Şeytan’ın Avukatı’nda kötülüklerin yolu görece küçük bir şehir olarak resmedilen Florida’dan New York’a gelinmesiyle açılıyordu. Olayların baştan sona Luisiana’da görülen bir davaya odaklandığı Yüce Adalet ise ahlaki çöküntünün taşrayı çoktan ele geçirdiğini söylerken çok daha karamsar. Şeytan’ın Avukatı’nın hırslı altın çocuğunu oynadığından bu yana yirmi yıl yaşlanmış Reeves’in canlandırdığı avukat Richard Ramsey de film ilerledikçe, öncekinin düşkün bir versiyonu olarak ortaya çıkmaya başlıyor. Çok da şaşırtıcı olmayan sürpriz final de aslında hukuk draması olduğu kadar bir kara film estetiğini takip etmeye çalışan filmin türüyle ilgili bir sürprize işaret ediyor. Zaman zaman üst sesiyle izleyiciyi olaylar üzerine bilgilendiren Ramsey, ilk bakışta karanlıkta kalmış bir dedektif gibi çınlıyor. Kısa sürede bu resimde bir şeylerin yanlış olduğunu anlıyoruz. Sinik ve yaralı gibi görünen kahramanımız kara filmin sınırlarını aşacak şekilde karanlık bir üst akla doğru ilerliyor.

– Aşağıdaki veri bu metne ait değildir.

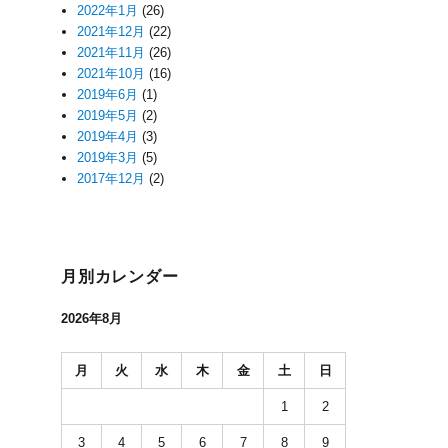
2022年1月
(26)
2021年12月
(22)
2021年11月
(26)
2021年10月
(16)
2019年6月
(1)
2019年5月
(2)
2019年4月
(3)
2019年3月
(5)
2017年12月
(2)
月別カレンダー
2026年8月
月
火
水
木
金
土
日
1
2
3
4
5
6
7
8
9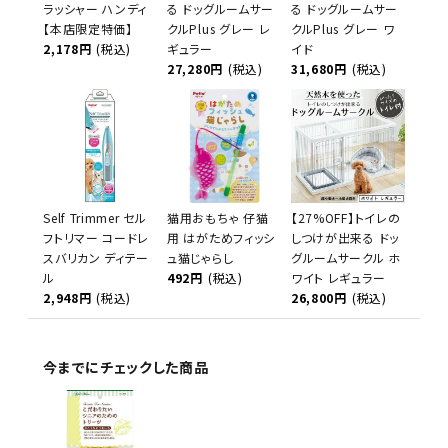
ラッシャー ハンディ
る ドッグルームサー
る ドッグルームサー
【本店限定特価】
クルPlus グレー レ
クルPlus グレー ワ
2,178円
(税込)
ギュラー
イド
27,280円
(税込)
31,680円
(税込)
Self Trimmer セル
猫用おもちゃ 仔猫
【27%OFF】トイレの
フトリマー コードレ
用 はがためフィッシ
しつけが出来る ドッ
スバリカン ディテー
ュ猫じゃらし
グルームサークル ホ
ル
492円
(税込)
ワイト レギュラー
2,948円
(税込)
26,800円
(税込)
今までにチェックした商品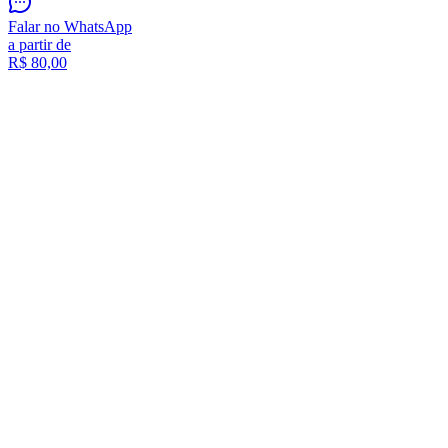
Falar no WhatsApp
a partir de
R$
80,00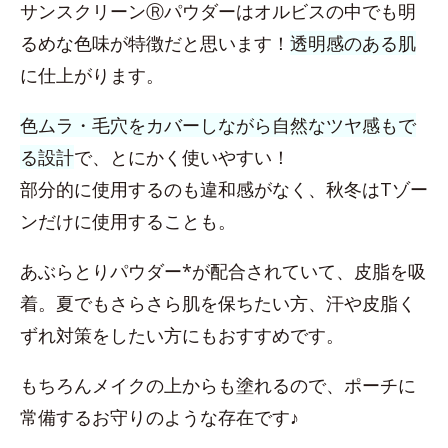
サンスクリーンⓇパウダーはオルビスの中でも明
るめな色味が特徴だと思います！
透明感のある肌
に仕上がります。
色ムラ・毛穴をカバーしながら自然なツヤ感もで
る設計
で、とにかく使いやすい！
部分的に使用するのも違和感がなく、秋冬はTゾー
ンだけに使用することも。
あぶらとりパウダー*が配合されていて、皮脂を吸
着。夏でもさらさら肌を保ちたい方、汗や皮脂く
ずれ対策をしたい方にもおすすめです。
もちろんメイクの上からも塗れるので、ポーチに
常備するお守りのような存在です♪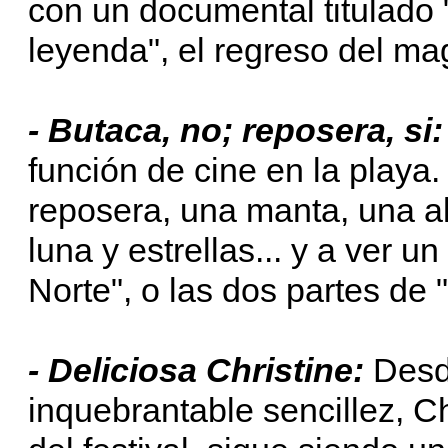
con un documental titulado
leyenda", el regreso del mag
- Butaca, no; reposera, si
función de cine en la playa
reposera, una manta, una a
luna y estrellas... y a ver u
Norte", o las dos partes de "I
- Deliciosa Christine:
Desde
inquebrantable sencillez, C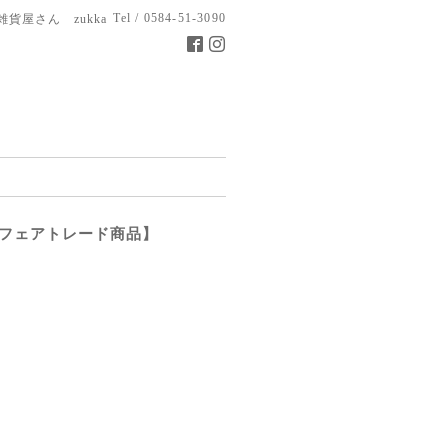
Tel / 0584-51-3090
雑貨屋さん zukka
【フェアトレード商品】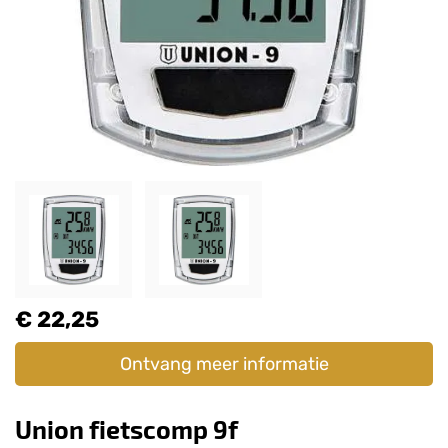
€ 22,25
Ontvang meer informatie
Union fietscomp 9f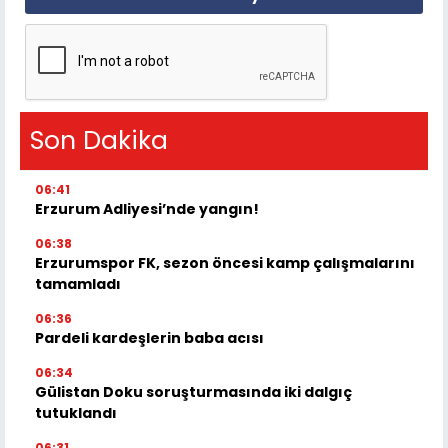
Son Dakika
06:41
Erzurum Adliyesi’nde yangın!
06:38
Erzurumspor FK, sezon öncesi kamp çalışmalarını
tamamladı
06:36
Pardeli kardeşlerin baba acısı
06:34
Gülistan Doku soruşturmasında iki dalgıç
tutuklandı
06:31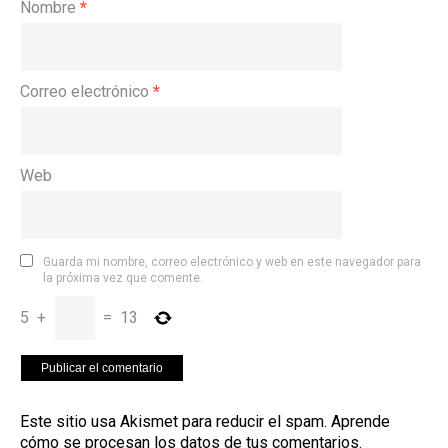
Nombre
*
Correo electrónico
*
Web
Guarda mi nombre, correo electrónico y web en este navegador para
la próxima vez que comente.
5
+
=
13
Este sitio usa Akismet para reducir el spam.
Aprende
cómo se procesan los datos de tus comentarios
.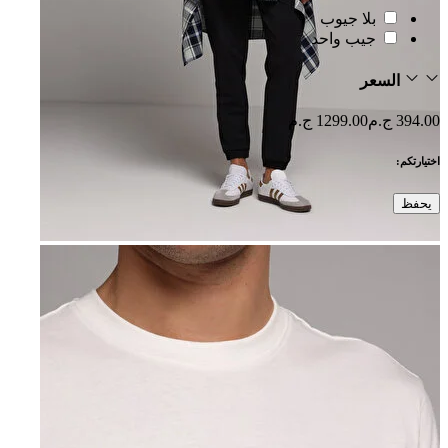
بلا جيوب
جيب واحد
السعر
394.00 ج.م
1299.00 ج.م
اختيارتكم:
يحفظ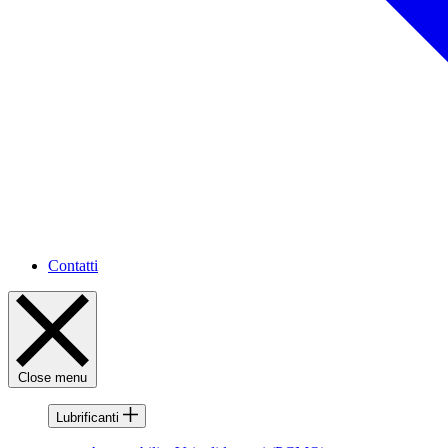
Contatti
Close menu
Lubrificanti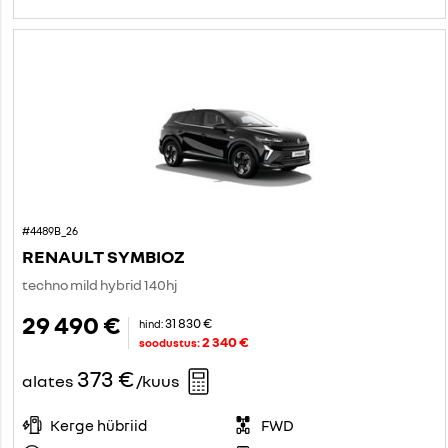
#4489B_26
RENAULT SYMBIOZ
techno mild hybrid 140hj
29 490 €
31 830 €
hind:
2 340 €
soodustus:
373 €
alates
/kuus
Kerge hübriid
FWD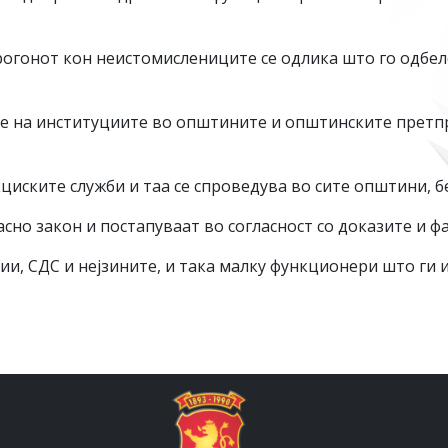
огонот кон неистомислениците се одлика што го одбе
на институциите во општините и општинските претприја
циските служби и таа се спроведува во сите општини, бе
сно закон и постапуваат во согласност со доказите и фа
ии, СДС и нејзините, и така малку функционери што ги 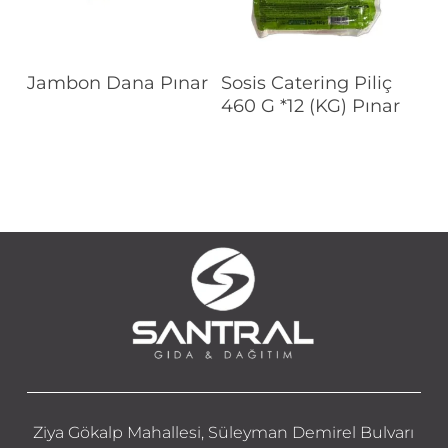
Devamını Oku
Devamını Oku
Jambon Dana Pınar
Sosis Catering Piliç
460 G *12 (KG) Pınar
Ziya Gökalp Mahallesi, Süleyman Demirel Bulvarı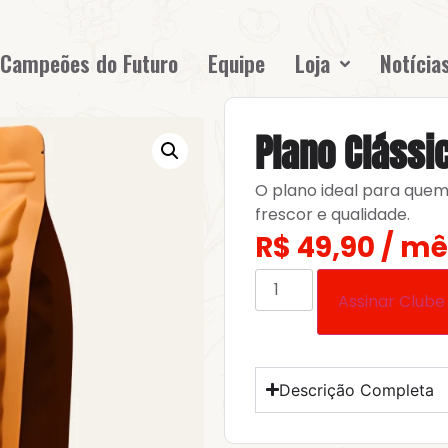
Campeões do Futuro
Equipe
Loja
Notícia
Plano Clássi
O plano ideal para quem
frescor e qualidade.
R$
49,90
/ mê
Assinar Clube
Descrição Completa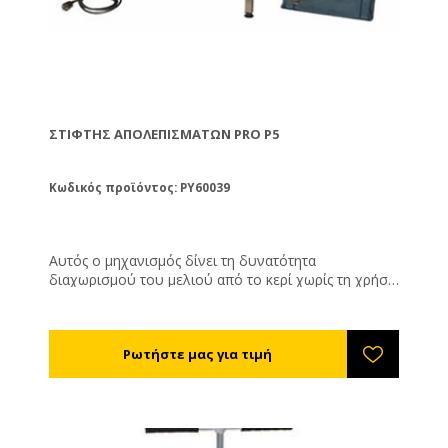
ΣΤΊΦΤΗΣ ΑΠΟΛΕΠΙΣΜΆΤΩΝ PRO P5
Κωδικός προϊόντος: PY60039
Αυτός ο μηχανισμός δίνει τη δυνατότητα
διαχωρισμού του μελιού από το κερί χωρίς τη χρήση
θέρμανσης. Μία κατασκευή μελετημένη ειδικά για να
συνδυάζεται με τα αυτόματα απολεπιστήρια.
Τοποθετείται κάτω από το απολεπιστήριο, τα
απολεπίσματα πέφτουν κάτω από μια σχάρα
ασφαλείας σε έναν ατέρμονα κοχλία, προωθούνται
στο τούνελ στίψης το οποίο είναι ένας σωλήνας
διάτρητος μέσω του οποίου περνάει το μέλι αλλά όχι
το κερί. Στο τέλος του σωλήνα στίψης υπάρχει το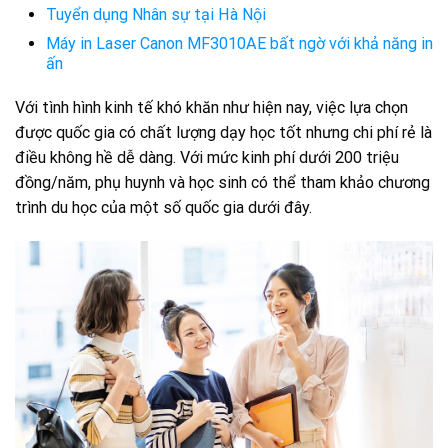
Tuyển dụng Nhân sự tại Hà Nội
Máy in Laser Canon MF3010AE bất ngờ với khả năng in
ấn
Với tình hình kinh tế khó khăn như hiện nay, việc lựa chọn
được quốc gia có chất lượng dạy học tốt nhưng chi phí rẻ là
điều không hề dễ dàng. Với mức kinh phí dưới 200 triệu
đồng/năm, phụ huynh và học sinh có thể tham khảo chương
trình du học của một số quốc gia dưới đây.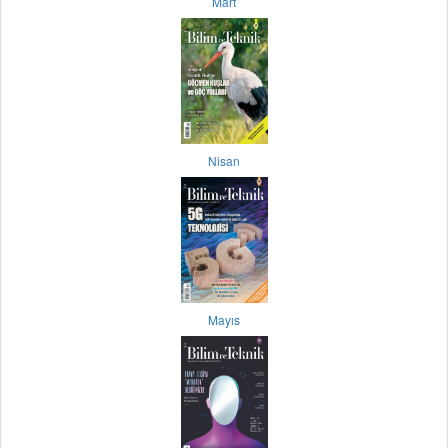
Mart
Nisan
Mayıs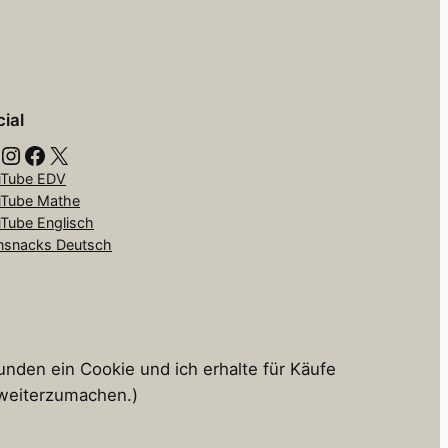
ial
Instagram
Facebook
X
Tube EDV
Tube Mathe
Tube Englisch
nsnacks Deutsch
tunden ein Cookie und ich erhalte für Käufe
s weiterzumachen.)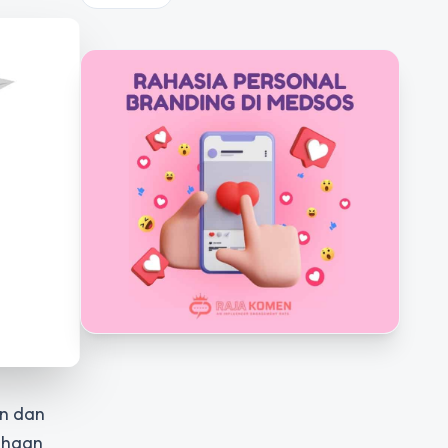
un dan
ahaan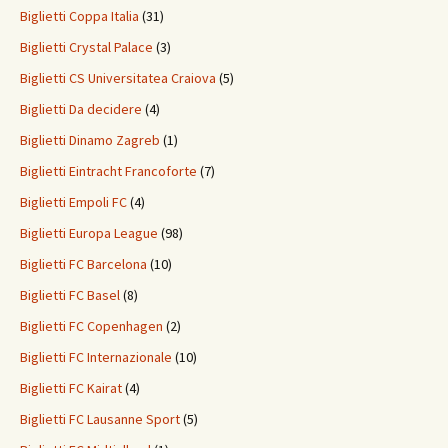
Biglietti Coppa Italia
(31)
Biglietti Crystal Palace
(3)
Biglietti CS Universitatea Craiova
(5)
Biglietti Da decidere
(4)
Biglietti Dinamo Zagreb
(1)
Biglietti Eintracht Francoforte
(7)
Biglietti Empoli FC
(4)
Biglietti Europa League
(98)
Biglietti FC Barcelona
(10)
Biglietti FC Basel
(8)
Biglietti FC Copenhagen
(2)
Biglietti FC Internazionale
(10)
Biglietti FC Kairat
(4)
Biglietti FC Lausanne Sport
(5)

Başka bir oyuncunun elinde pekâlâ daha keskin bir kötülüğe bürünecek bu karakter, Keanu Reeves’in performansıyla tedirgin edici bir gölgede kalıyor. Geriye ağızda kalmış kötü bir tat gibi bir his ve filmin şaşırtıcı derecede muhafazakar mesajını bırakıyor: Karısını aşağıladığını gördüğünüz o zengin maço herif, hikâyedeki gerçek pislik olmayabilir. Filme İngilizce adını veren mesaj da böyle bir şey: Gerçeğin tümünü bilmeden koyu bir feminizmle muhafazakarlığın üstüne gitmeyin. Pişman olursunuz.
Öyle görünüyor ki Şeytanın Avukatı’ndan bu yana, karamsarlık artarken, avukatlara olan güvensizlik ve muhafazakarlık baki kalmış. Reeves’in Yüce Adalet’teki performansı 1991 tarihli Point Break ve Benim Güzel Idaho’m gibi filmlerde canlandırdığı, “etki altında kalan güzel ruh” karakterlerinin geleceğiyle ilgili bir projeksiyon gibi de okunabilir. Buradan bakınca filmde Jim Belushi’nin canlandırdığı bir zamanlar akıl hocası olan Boone Lassiter’a olan ihaneti de yine karamsar bir meta-hikâyeyi sezdiriyor.
Özetle Yüce Adalet, karamsar bir noktayı mimlemek için çekilmiş, ister Keanu Reeves’in filmografisinin bundan sonra içereceği karakterler ister dünyanın gidişatı üzerinden bakın, “her şey kötüye gidecek” der gibi duruyor. Reeves’in durgun bakışlarına daha da fazla ihtiyaç duyacak olabiliriz.